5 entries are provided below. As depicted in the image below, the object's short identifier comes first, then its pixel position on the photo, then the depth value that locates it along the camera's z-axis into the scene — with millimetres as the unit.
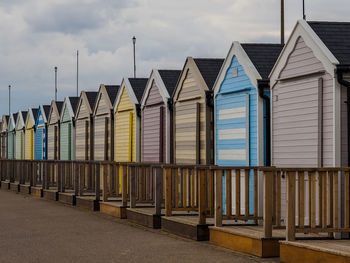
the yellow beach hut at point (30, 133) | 39438
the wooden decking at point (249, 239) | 11017
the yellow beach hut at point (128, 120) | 23219
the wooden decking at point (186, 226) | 13148
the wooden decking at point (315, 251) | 9305
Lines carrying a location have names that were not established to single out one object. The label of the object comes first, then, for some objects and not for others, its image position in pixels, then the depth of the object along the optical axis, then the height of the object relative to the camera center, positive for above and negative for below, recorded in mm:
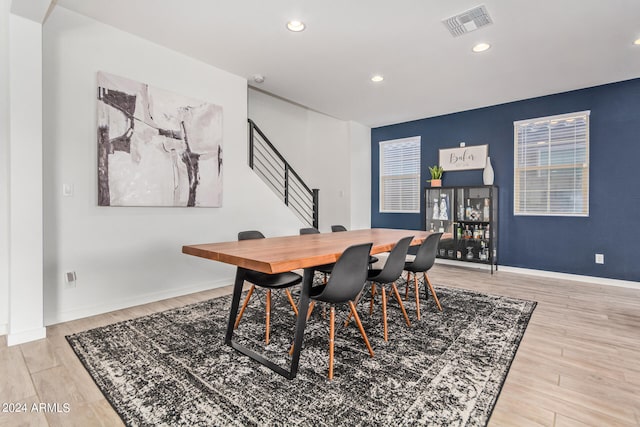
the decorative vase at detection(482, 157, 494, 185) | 5223 +536
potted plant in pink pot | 5797 +564
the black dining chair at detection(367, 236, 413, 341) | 2508 -469
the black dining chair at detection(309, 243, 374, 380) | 1991 -459
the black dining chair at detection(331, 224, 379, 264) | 4331 -272
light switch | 2886 +162
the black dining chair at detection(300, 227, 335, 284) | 3084 -582
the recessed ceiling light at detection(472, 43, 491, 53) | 3315 +1661
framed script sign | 5469 +870
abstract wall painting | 3111 +648
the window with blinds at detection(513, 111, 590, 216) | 4633 +625
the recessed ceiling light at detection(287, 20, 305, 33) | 2963 +1683
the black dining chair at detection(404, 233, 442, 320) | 2988 -459
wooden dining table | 1807 -292
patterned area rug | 1631 -1020
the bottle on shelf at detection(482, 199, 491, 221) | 5234 -58
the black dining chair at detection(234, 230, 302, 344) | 2449 -566
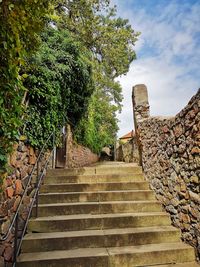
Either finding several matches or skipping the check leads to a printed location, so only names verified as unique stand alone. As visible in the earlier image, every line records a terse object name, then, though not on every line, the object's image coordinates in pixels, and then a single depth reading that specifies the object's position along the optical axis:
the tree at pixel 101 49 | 8.06
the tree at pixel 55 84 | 4.12
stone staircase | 2.60
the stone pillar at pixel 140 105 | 4.95
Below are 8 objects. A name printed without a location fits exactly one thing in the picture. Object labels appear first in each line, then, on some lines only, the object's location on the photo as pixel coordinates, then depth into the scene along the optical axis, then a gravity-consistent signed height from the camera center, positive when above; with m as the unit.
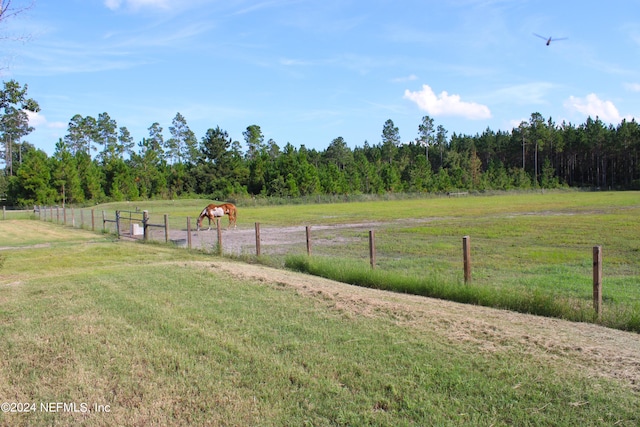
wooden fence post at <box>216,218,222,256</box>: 16.41 -1.65
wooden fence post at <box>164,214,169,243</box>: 20.03 -1.48
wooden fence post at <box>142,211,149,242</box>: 21.72 -1.36
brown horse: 29.64 -1.12
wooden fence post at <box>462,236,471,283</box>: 8.93 -1.35
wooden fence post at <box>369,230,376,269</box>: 11.16 -1.29
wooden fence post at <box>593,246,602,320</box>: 7.09 -1.39
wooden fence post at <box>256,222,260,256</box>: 14.50 -1.50
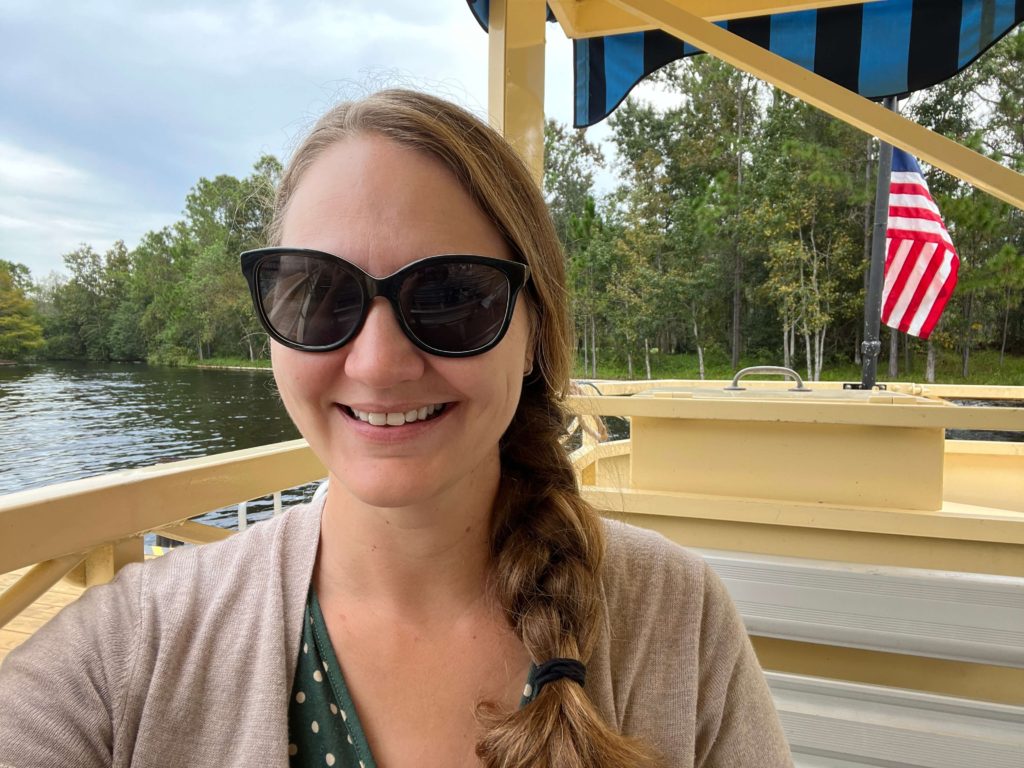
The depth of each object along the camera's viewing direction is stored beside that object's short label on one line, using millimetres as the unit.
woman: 700
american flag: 4938
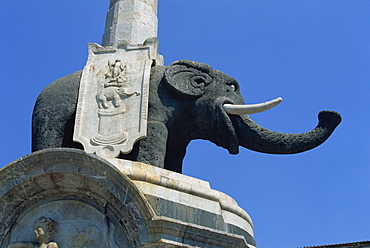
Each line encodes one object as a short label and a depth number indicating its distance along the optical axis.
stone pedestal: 7.63
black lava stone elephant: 9.21
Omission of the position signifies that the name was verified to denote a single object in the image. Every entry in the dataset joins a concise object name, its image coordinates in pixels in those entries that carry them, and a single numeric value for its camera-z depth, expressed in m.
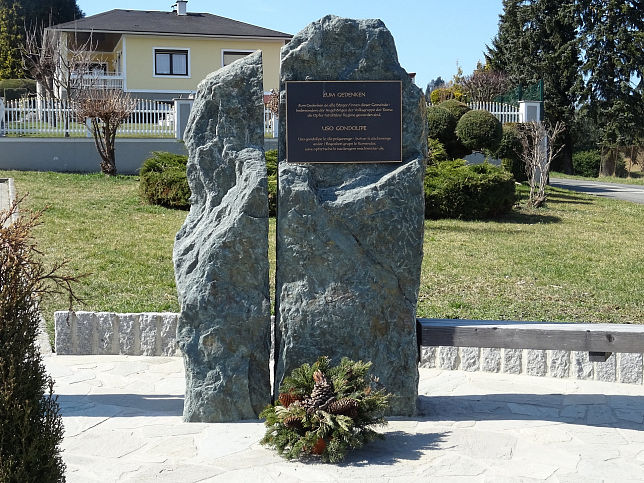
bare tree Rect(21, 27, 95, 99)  24.78
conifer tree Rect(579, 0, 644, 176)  34.69
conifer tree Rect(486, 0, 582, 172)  35.94
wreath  4.50
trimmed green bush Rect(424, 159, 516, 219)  14.76
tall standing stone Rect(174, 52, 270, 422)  5.08
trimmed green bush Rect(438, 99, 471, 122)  19.71
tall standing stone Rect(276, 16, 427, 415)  5.13
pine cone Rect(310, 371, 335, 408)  4.65
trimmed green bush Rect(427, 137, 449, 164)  17.72
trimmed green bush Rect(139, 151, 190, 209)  14.55
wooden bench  5.28
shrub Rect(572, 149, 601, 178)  37.69
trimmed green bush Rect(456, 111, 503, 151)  18.52
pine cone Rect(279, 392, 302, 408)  4.74
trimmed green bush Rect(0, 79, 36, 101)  34.97
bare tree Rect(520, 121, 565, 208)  16.94
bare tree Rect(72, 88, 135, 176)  17.97
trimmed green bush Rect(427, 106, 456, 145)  19.00
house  35.28
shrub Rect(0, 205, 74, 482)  3.14
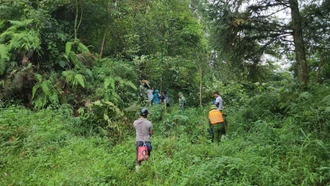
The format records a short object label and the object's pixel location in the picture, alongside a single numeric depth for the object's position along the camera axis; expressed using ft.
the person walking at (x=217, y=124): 24.06
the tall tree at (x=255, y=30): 27.30
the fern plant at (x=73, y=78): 29.74
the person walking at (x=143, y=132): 18.07
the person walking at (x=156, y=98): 39.81
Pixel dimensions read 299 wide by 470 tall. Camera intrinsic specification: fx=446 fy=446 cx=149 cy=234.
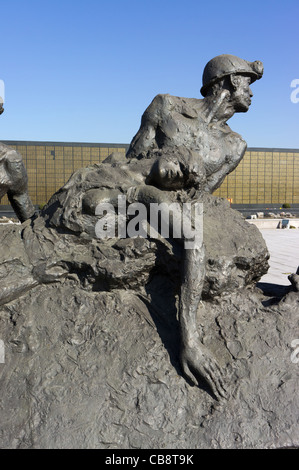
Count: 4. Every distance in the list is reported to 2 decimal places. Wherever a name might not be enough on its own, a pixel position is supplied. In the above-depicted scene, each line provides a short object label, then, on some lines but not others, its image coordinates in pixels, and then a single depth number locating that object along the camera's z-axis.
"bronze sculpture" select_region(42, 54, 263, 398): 2.60
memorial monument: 2.39
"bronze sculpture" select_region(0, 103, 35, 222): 3.32
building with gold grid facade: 19.61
····················
- TASK
Return only the stretch of the material above from the line holding "the decorative vase" through the line holding "light switch | 2886 +162", copied exactly.

- FINISHED TASK
the decorative vase at detection(482, 157, 494, 185) | 5223 +536
potted plant in pink pot | 5797 +564
the black dining chair at detection(367, 236, 413, 341) | 2508 -469
the black dining chair at detection(309, 243, 374, 380) | 1991 -459
the black dining chair at detection(331, 224, 379, 264) | 4331 -272
light switch | 2886 +162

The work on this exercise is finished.